As coberturas claras refletem parte da radiação solar, aumentando o chamado albedo da superfície. Estudos citados sobre a região observaram inclusive um efeito local de resfriamento associado à enorme quantidade de luz refletida pelas estufas.
Por baixo dessa cobertura são produzidos alimentos que chegam a supermercados de vários países europeus durante períodos em que o frio dificulta o cultivo local.
De onde vem tanta água em uma região quase desértica?
Esse é um dos maiores desafios do sistema. A agricultura intensiva de Almería utiliza irrigação por gotejamento para colocar pequenas quantidades de água diretamente próximas às raízes, diminuindo perdas em comparação com técnicas menos controladas.
A produção também depende de diferentes fontes, incluindo aquíferos subterrâneos, aproveitamento de água e dessalinização. A usina de Campo de Dalías, em operação desde 2015, consegue processar mais de 120.000 metros cúbicos de água do mar por dia.
- irrigação por gotejamento reduz desperdícios;
- estufas diminuem parte da evaporação causada pelo vento;
- algumas estruturas captam água da chuva;
- água subterrânea ainda é utilizada em diferentes áreas;
- a dessalinização ganhou importância para complementar o abastecimento.

A concentração é tão grande que as coberturas formam uma mancha contínua na paisagem.Imagem gerada por inteligência artificial
O modelo também criou problemas ambientais e sociais
O sucesso produtivo não veio sem custos. A pressão sobre aquíferos subterrâneos é uma preocupação antiga. A FAO já registrou problemas relacionados à superexploração, salinização e contaminação por nitratos em zonas de horticultura intensiva do sudeste espanhol.

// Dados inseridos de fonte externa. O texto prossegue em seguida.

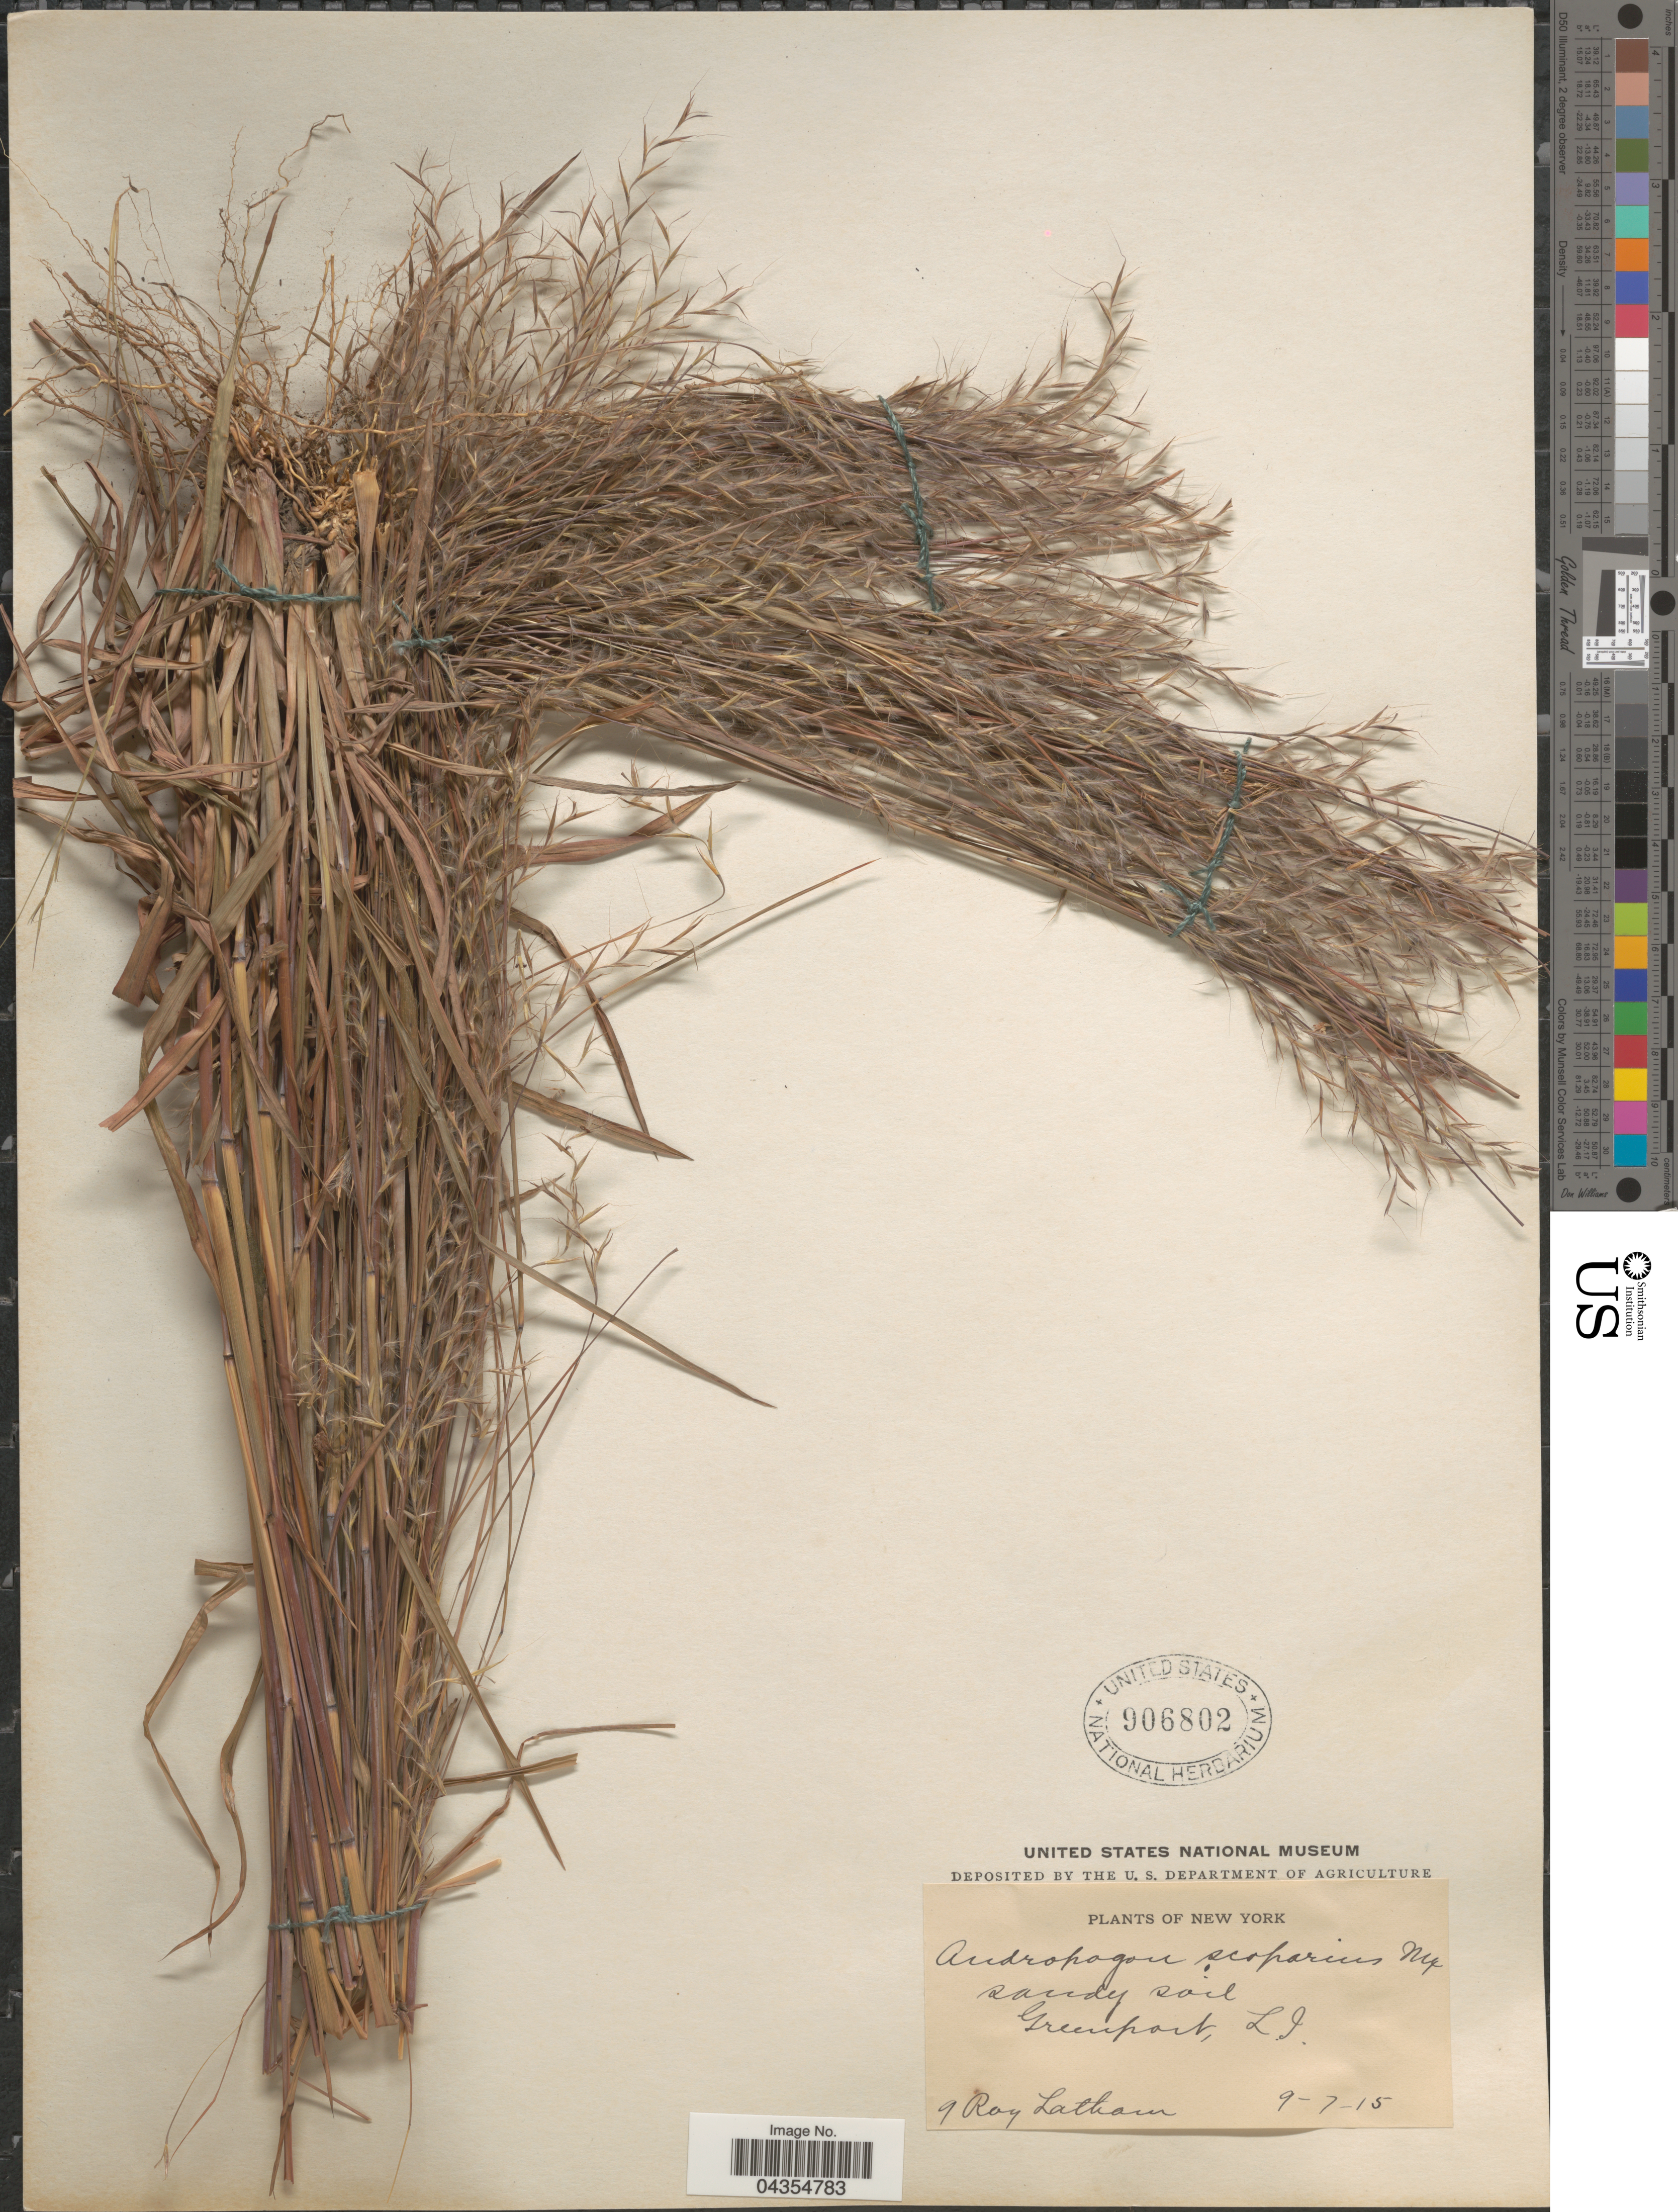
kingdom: Plantae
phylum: Tracheophyta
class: Liliopsida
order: Poales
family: Poaceae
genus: Schizachyrium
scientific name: Schizachyrium sanguineum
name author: (Retz.) Alston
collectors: R. Latham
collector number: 9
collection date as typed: Transcribed d/m/y: 7/9/15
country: United States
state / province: New York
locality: Greenport, L. I.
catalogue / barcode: US 906802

O plástico também precisa ser substituído periodicamente. Grande parte é encaminhada para reciclagem, mas resíduos descartados de maneira irregular continuam aparecendo em alguns pontos da região. Outro problema importante está nas condições de parte da mão de obra migrante. Reportagens recentes documentam trabalhadores vivendo em assentamentos precários e enfrentando baixos salários e irregularidade laboral.
Como o Mar de Plástico passou a alimentar boa parte da Europa?
A escala atual nasceu da combinação entre clima ensolarado, estufas relativamente simples, irrigação eficiente, logística de exportação e décadas de inovação agrícola. Ao redor das plantações surgiu uma cadeia inteira de cooperativas, laboratórios, empresas de embalagens, centros de pesquisa e distribuidores capazes de levar produtos frescos rapidamente para outros países.
O que era uma região árida e economicamente pobre acabou transformado em uma gigantesca fábrica agrícola a céu aberto, coberta por plástico. O Mar de Plástico mostra até onde a tecnologia pode ampliar a produção em um ambiente difícil, mas também deixa claro que produzir milhões de toneladas em uma área seca exige administrar com cuidado água, resíduos e condições de trabalho para que o sucesso econômico não ultrapasse os limites ambientais e sociais da própria região.